> **Activity**
Tally the lines in the rows that contain the word "Ucraina", treating uppercase and lowercase as different. Give only the number.

> **Rows from a dataset**
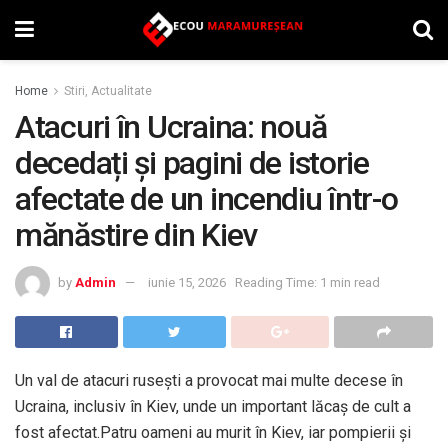
Home
Stiri, Actualitate
Atacuri în Ucraina: nouă
decedați și pagini de istorie
afectate de un incendiu într-o
mănăstire din Kiev
by
Admin
iunie 15, 2026
Reading Time: 1 min read
Un val de atacuri rusești a provocat mai multe decese în
Ucraina, inclusiv în Kiev, unde un important lăcaș de cult a
fost afectat.Patru oameni au murit în Kiev, iar pompierii și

> **Answer below**
2